DO THIS
Recast the data below as a JSON list of strings, with one string per line and no blank lines.

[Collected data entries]
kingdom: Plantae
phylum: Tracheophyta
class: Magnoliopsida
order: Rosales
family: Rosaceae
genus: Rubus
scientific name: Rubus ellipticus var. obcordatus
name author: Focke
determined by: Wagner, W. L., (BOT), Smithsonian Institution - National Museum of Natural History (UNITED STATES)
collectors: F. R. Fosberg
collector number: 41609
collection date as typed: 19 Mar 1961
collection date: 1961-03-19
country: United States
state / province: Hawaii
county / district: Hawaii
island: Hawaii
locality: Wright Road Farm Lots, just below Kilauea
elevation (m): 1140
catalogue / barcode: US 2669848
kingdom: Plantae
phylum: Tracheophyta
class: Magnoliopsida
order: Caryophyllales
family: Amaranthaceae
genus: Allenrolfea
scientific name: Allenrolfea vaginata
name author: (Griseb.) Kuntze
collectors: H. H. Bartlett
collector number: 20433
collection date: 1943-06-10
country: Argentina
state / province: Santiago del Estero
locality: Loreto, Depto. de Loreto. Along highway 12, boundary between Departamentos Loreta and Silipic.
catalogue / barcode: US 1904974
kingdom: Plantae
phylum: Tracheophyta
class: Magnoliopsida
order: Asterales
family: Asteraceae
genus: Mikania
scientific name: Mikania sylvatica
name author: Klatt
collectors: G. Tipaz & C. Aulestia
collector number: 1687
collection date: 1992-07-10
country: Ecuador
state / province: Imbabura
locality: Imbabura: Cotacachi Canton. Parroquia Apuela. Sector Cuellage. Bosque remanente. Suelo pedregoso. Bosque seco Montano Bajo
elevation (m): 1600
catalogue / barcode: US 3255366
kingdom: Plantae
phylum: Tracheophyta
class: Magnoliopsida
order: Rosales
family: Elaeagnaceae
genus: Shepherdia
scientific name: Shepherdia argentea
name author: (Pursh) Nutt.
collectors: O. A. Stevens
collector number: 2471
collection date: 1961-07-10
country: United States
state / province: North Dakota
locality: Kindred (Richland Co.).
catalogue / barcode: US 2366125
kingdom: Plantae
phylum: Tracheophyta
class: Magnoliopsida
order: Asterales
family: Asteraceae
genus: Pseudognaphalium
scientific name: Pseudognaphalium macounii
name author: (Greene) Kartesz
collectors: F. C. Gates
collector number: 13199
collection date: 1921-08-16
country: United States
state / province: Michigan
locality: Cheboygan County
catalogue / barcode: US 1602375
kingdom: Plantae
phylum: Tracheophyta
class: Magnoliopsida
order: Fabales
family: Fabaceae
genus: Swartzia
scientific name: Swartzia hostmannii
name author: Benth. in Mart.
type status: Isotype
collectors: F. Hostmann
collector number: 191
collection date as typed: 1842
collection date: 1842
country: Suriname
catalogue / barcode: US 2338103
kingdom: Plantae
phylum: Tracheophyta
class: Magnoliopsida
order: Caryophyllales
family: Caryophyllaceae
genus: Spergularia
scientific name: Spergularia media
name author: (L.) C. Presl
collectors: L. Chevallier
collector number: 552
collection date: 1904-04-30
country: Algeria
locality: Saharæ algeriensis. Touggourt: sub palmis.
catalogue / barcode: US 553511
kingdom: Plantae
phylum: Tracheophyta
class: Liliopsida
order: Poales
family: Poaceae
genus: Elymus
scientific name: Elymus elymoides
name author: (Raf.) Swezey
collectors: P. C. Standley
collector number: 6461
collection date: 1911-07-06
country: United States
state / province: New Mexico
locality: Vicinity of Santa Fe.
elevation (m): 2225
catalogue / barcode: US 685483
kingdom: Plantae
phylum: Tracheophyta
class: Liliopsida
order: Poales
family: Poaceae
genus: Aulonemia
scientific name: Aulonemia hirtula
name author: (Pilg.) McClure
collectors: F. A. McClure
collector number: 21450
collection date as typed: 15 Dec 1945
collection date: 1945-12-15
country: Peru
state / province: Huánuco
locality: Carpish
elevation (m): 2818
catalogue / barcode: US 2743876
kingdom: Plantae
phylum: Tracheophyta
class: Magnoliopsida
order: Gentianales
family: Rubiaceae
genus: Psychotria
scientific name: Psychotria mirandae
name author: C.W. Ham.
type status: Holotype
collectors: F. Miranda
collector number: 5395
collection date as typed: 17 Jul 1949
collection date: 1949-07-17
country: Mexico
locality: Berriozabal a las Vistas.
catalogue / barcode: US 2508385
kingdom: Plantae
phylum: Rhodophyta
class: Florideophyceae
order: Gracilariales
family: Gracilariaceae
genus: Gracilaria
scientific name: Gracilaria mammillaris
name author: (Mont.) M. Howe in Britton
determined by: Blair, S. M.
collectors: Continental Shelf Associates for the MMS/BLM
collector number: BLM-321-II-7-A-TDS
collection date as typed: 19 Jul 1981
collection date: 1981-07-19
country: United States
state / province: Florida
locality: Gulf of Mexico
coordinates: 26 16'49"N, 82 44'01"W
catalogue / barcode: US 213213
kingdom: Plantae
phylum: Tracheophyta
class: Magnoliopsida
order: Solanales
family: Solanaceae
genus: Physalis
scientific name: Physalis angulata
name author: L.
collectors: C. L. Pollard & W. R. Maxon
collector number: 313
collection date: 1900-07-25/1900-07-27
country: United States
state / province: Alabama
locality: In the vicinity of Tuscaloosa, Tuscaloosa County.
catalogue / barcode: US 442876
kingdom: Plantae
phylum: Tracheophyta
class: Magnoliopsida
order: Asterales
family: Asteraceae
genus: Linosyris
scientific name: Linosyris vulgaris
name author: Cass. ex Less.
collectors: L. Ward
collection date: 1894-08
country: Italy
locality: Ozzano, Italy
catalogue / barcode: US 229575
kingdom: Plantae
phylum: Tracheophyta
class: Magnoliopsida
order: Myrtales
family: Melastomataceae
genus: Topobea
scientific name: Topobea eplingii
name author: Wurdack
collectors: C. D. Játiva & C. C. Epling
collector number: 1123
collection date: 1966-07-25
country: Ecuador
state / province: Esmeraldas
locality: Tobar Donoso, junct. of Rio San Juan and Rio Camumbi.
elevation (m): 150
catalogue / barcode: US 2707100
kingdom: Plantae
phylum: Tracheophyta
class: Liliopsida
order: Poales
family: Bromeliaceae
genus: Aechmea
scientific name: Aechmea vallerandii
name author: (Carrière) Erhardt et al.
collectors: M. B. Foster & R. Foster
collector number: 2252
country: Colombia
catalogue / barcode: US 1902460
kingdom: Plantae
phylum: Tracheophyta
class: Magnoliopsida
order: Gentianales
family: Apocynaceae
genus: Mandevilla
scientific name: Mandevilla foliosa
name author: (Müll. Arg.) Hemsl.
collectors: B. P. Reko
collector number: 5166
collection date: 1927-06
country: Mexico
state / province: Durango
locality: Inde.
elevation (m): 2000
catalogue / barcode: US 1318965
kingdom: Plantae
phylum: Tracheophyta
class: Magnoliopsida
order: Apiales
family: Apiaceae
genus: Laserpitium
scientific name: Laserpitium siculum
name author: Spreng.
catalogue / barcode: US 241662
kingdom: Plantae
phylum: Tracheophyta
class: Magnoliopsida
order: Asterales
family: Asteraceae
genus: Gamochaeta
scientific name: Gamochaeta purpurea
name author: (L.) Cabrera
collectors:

EXPECTED OUTPUT
[
  "kingdom: Plantae",
  "phylum: Tracheophyta",
  "class: Magnoliopsida",
  "order: Rosales",
  "family: Rosaceae",
  "genus: Rubus",
  "scientific name: Rubus ellipticus var. obcordatus",
  "name author: Focke",
  "determined by: Wagner, W. L., (BOT), Smithsonian Institution - National Museum of Natural History (UNITED STATES)",
  "collectors: F. R. Fosberg",
  "collector number: 41609",
  "collection date as typed: 19 Mar 1961",
  "collection date: 1961-03-19",
  "country: United States",
  "state / province: Hawaii",
  "county / district: Hawaii",
  "island: Hawaii",
  "locality: Wright Road Farm Lots, just below Kilauea",
  "elevation (m): 1140",
  "catalogue / barcode: US 2669848",
  "kingdom: Plantae",
  "phylum: Tracheophyta",
  "class: Magnoliopsida",
  "order: Caryophyllales",
  "family: Amaranthaceae",
  "genus: Allenrolfea",
  "scientific name: Allenrolfea vaginata",
  "name author: (Griseb.) Kuntze",
  "collectors: H. H. Bartlett",
  "collector number: 20433",
  "collection date: 1943-06-10",
  "country: Argentina",
  "state / province: Santiago del Estero",
  "locality: Loreto, Depto. de Loreto. Along highway 12, boundary between Departamentos Loreta and Silipic.",
  "catalogue / barcode: US 1904974",
  "kingdom: Plantae",
  "phylum: Tracheophyta",
  "class: Magnoliopsida",
  "order: Asterales",
  "family: Asteraceae",
  "genus: Mikania",
  "scientific name: Mikania sylvatica",
  "name author: Klatt",
  "collectors: G. Tipaz & C. Aulestia",
  "collector number: 1687",
  "collection date: 1992-07-10",
  "country: Ecuador",
  "state / province: Imbabura",
  "locality: Imbabura: Cotacachi Canton. Parroquia Apuela. Sector Cuellage. Bosque remanente. Suelo pedregoso. Bosque seco Montano Bajo",
  "elevation (m): 1600",
  "catalogue / barcode: US 3255366",
  "kingdom: Plantae",
  "phylum: Tracheophyta",
  "class: Magnoliopsida",
  "order: Rosales",
  "family: Elaeagnaceae",
  "genus: Shepherdia",
  "scientific name: Shepherdia argentea",
  "name author: (Pursh) Nutt.",
  "collectors: O. A. Stevens",
  "collector number: 2471",
  "collection date: 1961-07-10",
  "country: United States",
  "state / province: North Dakota",
  "locality: Kindred (Richland Co.).",
  "catalogue / barcode: US 2366125",
  "kingdom: Plantae",
  "phylum: Tracheophyta",
  "class: Magnoliopsida",
  "order: Asterales",
  "family: Asteraceae",
  "genus: Pseudognaphalium",
  "scientific name: Pseudognaphalium macounii",
  "name author: (Greene) Kartesz",
  "collectors: F. C. Gates",
  "collector number: 13199",
  "collection date: 1921-08-16",
  "country: United States",
  "state / province: Michigan",
  "locality: Cheboygan County",
  "catalogue / barcode: US 1602375",
  "kingdom: Plantae",
  "phylum: Tracheophyta",
  "class: Magnoliopsida",
  "order: Fabales",
  "family: Fabaceae",
  "genus: Swartzia",
  "scientific name: Swartzia hostmannii",
  "name author: Benth. in Mart.",
  "type status: Isotype",
  "collectors: F. Hostmann",
  "collector number: 191",
  "collection date as typed: 1842",
  "collection date: 1842",
  "country: Suriname",
  "catalogue / barcode: US 2338103",
  "kingdom: Plantae",
  "phylum: Tracheophyta",
  "class: Magnoliopsida",
  "order: Caryophyllales",
  "family: Caryophyllaceae",
  "genus: Spergularia",
  "scientific name: Spergularia media",
  "name author: (L.) C. Presl",
  "collectors: L. Chevallier",
  "collector number: 552",
  "collection date: 1904-04-30",
  "country: Algeria",
  "locality: Saharæ algeriensis. Touggourt: sub palmis.",
  "catalogue / barcode: US 553511",
  "kingdom: Plantae",
  "phylum: Tracheophyta",
  "class: Liliopsida",
  "order: Poales",
  "family: Poaceae",
  "genus: Elymus",
  "scientific name: Elymus elymoides",
  "name author: (Raf.) Swezey",
  "collectors: P. C. Standley",
  "collector number: 6461",
  "collection date: 1911-07-06",
  "country: United States",
  "state / province: New Mexico",
  "locality: Vicinity of Santa Fe.",
  "elevation (m): 2225",
  "catalogue / barcode: US 685483",
  "kingdom: Plantae",
  "phylum: Tracheophyta",
  "class: Liliopsida",
  "order: Poales",
  "family: Poaceae",
  "genus: Aulonemia",
  "scientific name: Aulonemia hirtula",
  "name author: (Pilg.) McClure",
  "collectors: F. A. McClure",
  "collector number: 21450",
  "collection date as typed: 15 Dec 1945",
  "collection date: 1945-12-15",
  "country: Peru",
  "state / province: Huánuco",
  "locality: Carpish",
  "elevation (m): 2818",
  "catalogue / barcode: US 2743876",
  "kingdom: Plantae",
  "phylum: Tracheophyta",
  "class: Magnoliopsida",
  "order: Gentianales",
  "family: Rubiaceae",
  "genus: Psychotria",
  "scientific name: Psychotria mirandae",
  "name author: C.W. Ham.",
  "type status: Holotype",
  "collectors: F. Miranda",
  "collector number: 5395",
  "collection date as typed: 17 Jul 1949",
  "collection date: 1949-07-17",
  "country: Mexico",
  "locality: Berriozabal a las Vistas.",
  "catalogue / barcode: US 2508385",
  "kingdom: Plantae",
  "phylum: Rhodophyta",
  "class: Florideophyceae",
  "order: Gracilariales",
  "family: Gracilariaceae",
  "genus: Gracilaria",
  "scientific name: Gracilaria mammillaris",
  "name author: (Mont.) M. Howe in Britton",
  "determined by: Blair, S. M.",
  "collectors: Continental Shelf Associates for the MMS/BLM",
  "collector number: BLM-321-II-7-A-TDS",
  "collection date as typed: 19 Jul 1981",
  "collection date: 1981-07-19",
  "country: United States",
  "state / province: Florida",
  "locality: Gulf of Mexico",
  "coordinates: 26 16'49\"N, 82 44'01\"W",
  "catalogue / barcode: US 213213",
  "kingdom: Plantae",
  "phylum: Tracheophyta",
  "class: Magnoliopsida",
  "order: Solanales",
  "family: Solanaceae",
  "genus: Physalis",
  "scientific name: Physalis angulata",
  "name author: L.",
  "collectors: C. L. Pollard & W. R. Maxon",
  "collector number: 313",
  "collection date: 1900-07-25/1900-07-27",
  "country: United States",
  "state / province: Alabama",
  "locality: In the vicinity of Tuscaloosa, Tuscaloosa County.",
  "catalogue / barcode: US 442876",
  "kingdom: Plantae",
  "phylum: Tracheophyta",
  "class: Magnoliopsida",
  "order: Asterales",
  "family: Asteraceae",
  "genus: Linosyris",
  "scientific name: Linosyris vulgaris",
  "name author: Cass. ex Less.",
  "collectors: L. Ward",
  "collection date: 1894-08",
  "country: Italy",
  "locality: Ozzano, Italy",
  "catalogue / barcode: US 229575",
  "kingdom: Plantae",
  "phylum: Tracheophyta",
  "class: Magnoliopsida",
  "order: Myrtales",
  "family: Melastomataceae",
  "genus: Topobea",
  "scientific name: Topobea eplingii",
  "name author: Wurdack",
  "collectors: C. D. Játiva & C. C. Epling",
  "collector number: 1123",
  "collection date: 1966-07-25",
  "country: Ecuador",
  "state / province: Esmeraldas",
  "locality: Tobar Donoso, junct. of Rio San Juan and Rio Camumbi.",
  "elevation (m): 150",
  "catalogue / barcode: US 2707100",
  "kingdom: Plantae",
  "phylum: Tracheophyta",
  "class: Liliopsida",
  "order: Poales",
  "family: Bromeliaceae",
  "genus: Aechmea",
  "scientific name: Aechmea vallerandii",
  "name author: (Carrière) Erhardt et al.",
  "collectors: M. B. Foster & R. Foster",
  "collector number: 2252",
  "country: Colombia",
  "catalogue / barcode: US 1902460",
  "kingdom: Plantae",
  "phylum: Tracheophyta",
  "class: Magnoliopsida",
  "order: Gentianales",
  "family: Apocynaceae",
  "genus: Mandevilla",
  "scientific name: Mandevilla foliosa",
  "name author: (Müll. Arg.) Hemsl.",
  "collectors: B. P. Reko",
  "collector number: 5166",
  "collection date: 1927-06",
  "country: Mexico",
  "state / province: Durango",
  "locality: Inde.",
  "elevation (m): 2000",
  "catalogue / barcode: US 1318965",
  "kingdom: Plantae",
  "phylum: Tracheophyta",
  "class: Magnoliopsida",
  "order: Apiales",
  "family: Apiaceae",
  "genus: Laserpitium",
  "scientific name: Laserpitium siculum",
  "name author: Spreng.",
  "catalogue / barcode: US 241662",
  "kingdom: Plantae",
  "phylum: Tracheophyta",
  "class: Magnoliopsida",
  "order: Asterales",
  "family: Asteraceae",
  "genus: Gamochaeta",
  "scientific name: Gamochaeta purpurea",
  "name author: (L.) Cabrera",
  "collectors:"
]